If American Samoa would not have become a US Territory in 1900, it would have become a German territory like the western half of the island chain; which suffered a genocide under the Germans; was transferred with no regard to the wishes of the occupants to New Zeeland, had an independence movement crushed by firing a machine gun into a crowd, and was dumped by NZ in 1962 and has been struggling economically ever since.)
And dude, you may want to check a history book. Most territories that become completely independent states don’t do so well. Most of France’s former colonies have had really, really poor outcomes in terms of political stability and economic development.
As it turns out, being a somewhat self-governing territory under US military and economic protection isn’t nearly as bad as being cut loose after having all your resources drained, leadership killed, and population decimated, uneducated, and used as a slave labor force for centuries by a European power (like France) When US territories are ready to stand on their own, they do. But I suspect that Guam and Puerto Rico will eventually become states.
Oh, and for the record - I am writing this as a citizen of the USA sitting in a former Territory; granted statehood in the early 1800’s; which you forgot to even think about, named “Ohio”.
The United States did not start colonialism and slavery and genocide against native peoples by any stretch, but anyone with even a basic overview of history ought to realize that those things continued apace LONG after the United States won its independence.
Or are you living in some parallel universe in which the United States is confined to the thirteen original colonies?
So many people like, say, historians, who have documented many cases of Americans massacring the natives and shutting them up in reservations and forcing them to starve and taking their children away? Trying to put all the blame on Spain is cool and all, but they didn’t exactly own everything west of the Mississippi, and there are lots of things that happened to natives after they lost things like California and Texas.
For heaven’s sake, Ken Burns presents: The West is available for free from PBS. If you can’t even be bothered to do a popular mini-series worth of research on what went down, you should shut up about how other people don’t know what they’re talking about.

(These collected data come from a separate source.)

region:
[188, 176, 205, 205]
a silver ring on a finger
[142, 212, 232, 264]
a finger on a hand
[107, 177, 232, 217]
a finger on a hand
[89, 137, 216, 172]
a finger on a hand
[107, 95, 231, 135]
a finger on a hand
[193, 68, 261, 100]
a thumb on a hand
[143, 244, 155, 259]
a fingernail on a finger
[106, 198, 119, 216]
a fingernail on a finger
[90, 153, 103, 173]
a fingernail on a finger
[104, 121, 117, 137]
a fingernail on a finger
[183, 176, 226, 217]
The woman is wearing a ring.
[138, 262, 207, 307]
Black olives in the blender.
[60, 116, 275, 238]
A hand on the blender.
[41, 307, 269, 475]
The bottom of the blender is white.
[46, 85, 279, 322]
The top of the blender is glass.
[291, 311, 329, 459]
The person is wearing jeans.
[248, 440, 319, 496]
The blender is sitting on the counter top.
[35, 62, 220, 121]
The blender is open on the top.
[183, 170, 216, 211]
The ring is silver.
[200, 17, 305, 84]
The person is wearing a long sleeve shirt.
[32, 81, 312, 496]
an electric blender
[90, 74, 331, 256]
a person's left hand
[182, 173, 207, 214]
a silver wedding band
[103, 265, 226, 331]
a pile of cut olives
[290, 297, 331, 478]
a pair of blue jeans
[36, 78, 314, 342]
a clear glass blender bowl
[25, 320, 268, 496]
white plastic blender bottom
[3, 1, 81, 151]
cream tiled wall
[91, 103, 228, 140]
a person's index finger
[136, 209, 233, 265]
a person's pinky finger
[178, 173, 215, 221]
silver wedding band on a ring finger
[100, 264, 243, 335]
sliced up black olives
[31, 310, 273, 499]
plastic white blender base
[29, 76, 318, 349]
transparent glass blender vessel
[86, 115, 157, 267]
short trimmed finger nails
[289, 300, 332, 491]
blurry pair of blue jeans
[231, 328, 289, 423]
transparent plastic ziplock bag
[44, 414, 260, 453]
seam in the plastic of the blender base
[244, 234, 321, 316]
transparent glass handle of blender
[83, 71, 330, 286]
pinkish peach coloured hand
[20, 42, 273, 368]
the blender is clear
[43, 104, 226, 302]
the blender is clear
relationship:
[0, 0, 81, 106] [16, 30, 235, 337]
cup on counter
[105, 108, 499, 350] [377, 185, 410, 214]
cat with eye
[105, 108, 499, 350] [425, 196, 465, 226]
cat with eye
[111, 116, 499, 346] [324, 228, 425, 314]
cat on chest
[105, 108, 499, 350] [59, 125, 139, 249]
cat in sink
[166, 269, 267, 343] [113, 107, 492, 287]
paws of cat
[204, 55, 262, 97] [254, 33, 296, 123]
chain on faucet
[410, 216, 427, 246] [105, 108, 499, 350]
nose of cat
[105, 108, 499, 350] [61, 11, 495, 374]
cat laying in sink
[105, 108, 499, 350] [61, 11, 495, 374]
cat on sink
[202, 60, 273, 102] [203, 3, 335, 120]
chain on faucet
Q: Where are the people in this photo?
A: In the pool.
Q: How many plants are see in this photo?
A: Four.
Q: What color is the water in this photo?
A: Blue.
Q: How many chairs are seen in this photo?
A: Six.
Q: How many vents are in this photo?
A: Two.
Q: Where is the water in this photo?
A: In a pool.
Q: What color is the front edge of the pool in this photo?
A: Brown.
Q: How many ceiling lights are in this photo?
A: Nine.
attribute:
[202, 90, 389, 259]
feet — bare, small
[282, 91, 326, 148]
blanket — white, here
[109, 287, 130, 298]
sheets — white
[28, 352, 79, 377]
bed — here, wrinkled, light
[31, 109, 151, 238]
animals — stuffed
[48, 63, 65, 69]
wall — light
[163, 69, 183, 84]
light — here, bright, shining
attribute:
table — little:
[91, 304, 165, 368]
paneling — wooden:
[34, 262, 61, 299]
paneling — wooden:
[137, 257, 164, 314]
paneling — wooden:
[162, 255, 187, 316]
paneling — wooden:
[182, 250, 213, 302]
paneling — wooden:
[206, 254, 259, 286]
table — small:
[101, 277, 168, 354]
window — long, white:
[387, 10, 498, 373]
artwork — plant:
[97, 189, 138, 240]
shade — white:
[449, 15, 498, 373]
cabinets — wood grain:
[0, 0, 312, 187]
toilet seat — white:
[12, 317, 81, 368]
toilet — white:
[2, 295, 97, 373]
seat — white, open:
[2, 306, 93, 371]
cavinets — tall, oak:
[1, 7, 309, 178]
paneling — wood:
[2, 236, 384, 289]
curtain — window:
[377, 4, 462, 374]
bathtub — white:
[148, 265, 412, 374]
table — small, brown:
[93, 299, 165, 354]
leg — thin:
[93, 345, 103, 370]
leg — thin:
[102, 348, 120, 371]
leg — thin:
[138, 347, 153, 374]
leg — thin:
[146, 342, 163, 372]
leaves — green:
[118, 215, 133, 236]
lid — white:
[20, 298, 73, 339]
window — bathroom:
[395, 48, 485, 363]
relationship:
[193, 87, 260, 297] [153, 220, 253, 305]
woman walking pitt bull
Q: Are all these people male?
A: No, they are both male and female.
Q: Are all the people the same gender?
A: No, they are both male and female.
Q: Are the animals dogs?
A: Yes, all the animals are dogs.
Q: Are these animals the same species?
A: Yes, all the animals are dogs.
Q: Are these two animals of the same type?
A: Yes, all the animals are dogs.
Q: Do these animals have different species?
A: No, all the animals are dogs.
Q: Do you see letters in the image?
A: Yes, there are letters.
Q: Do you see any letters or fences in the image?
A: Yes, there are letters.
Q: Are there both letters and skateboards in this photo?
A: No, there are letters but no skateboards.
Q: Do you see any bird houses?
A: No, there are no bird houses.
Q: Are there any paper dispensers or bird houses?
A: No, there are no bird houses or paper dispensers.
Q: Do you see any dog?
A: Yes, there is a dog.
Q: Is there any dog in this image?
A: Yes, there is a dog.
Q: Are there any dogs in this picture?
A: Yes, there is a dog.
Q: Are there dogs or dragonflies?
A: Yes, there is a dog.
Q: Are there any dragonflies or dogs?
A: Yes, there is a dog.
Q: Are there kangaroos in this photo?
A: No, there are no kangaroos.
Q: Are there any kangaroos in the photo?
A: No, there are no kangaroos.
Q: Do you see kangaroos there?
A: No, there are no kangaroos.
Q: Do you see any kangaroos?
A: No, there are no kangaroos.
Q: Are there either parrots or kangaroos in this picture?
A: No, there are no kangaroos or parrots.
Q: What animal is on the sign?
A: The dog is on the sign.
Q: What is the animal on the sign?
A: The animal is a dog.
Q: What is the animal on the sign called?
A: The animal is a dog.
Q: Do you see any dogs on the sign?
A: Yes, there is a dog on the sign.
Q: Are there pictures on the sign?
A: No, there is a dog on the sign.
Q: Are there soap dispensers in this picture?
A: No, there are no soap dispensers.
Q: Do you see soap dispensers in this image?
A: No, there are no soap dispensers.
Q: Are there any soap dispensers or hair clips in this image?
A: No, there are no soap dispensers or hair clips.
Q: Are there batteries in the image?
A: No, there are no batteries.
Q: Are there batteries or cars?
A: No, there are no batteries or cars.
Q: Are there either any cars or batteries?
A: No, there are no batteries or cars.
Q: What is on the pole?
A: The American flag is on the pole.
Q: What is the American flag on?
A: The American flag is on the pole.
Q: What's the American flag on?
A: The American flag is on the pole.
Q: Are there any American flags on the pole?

And Mexico (see Texas, California, New Mexico and others) In the case of Texas, it was done in order to enslave some of its inhabitants.
Yep!
Drawing a map with lines on it, and writing "This belongs to [ England | France | Spain ]" on the paper, is not at all the same thing as actually sending troops there, killing all the uppity young men, and marching everybody else off to permanent detention camps called “reservations,” is it?
Good thing no Americans ever did THAT
The “Indian Boarding School System”—a tool of cultural genocide by which the United States government attempted to strip native peoples of their language and culture through forced assimilation—persisted until 1978.
that’s flat out wrong. Most certainly, European powers were responsible for acts of genocide, but so is the USA. We were literally taking away Native children and sterilizing Native women IN OUR LIFETIMES. Part of the reason why the colonists revolted against the British government, was because of treaties that they had with Native American tribes about the western frontier. Do you think the trail of tears was Europeans? Or the century long Indian wars was Britain, carrying out genocide on American soil? No, that was all the USA, not European powers.
You really need to read up on this history. It’s not Americans taming an empty land out west. It was the US government committing violent acts of ethnic cleansing and genocide all along the way.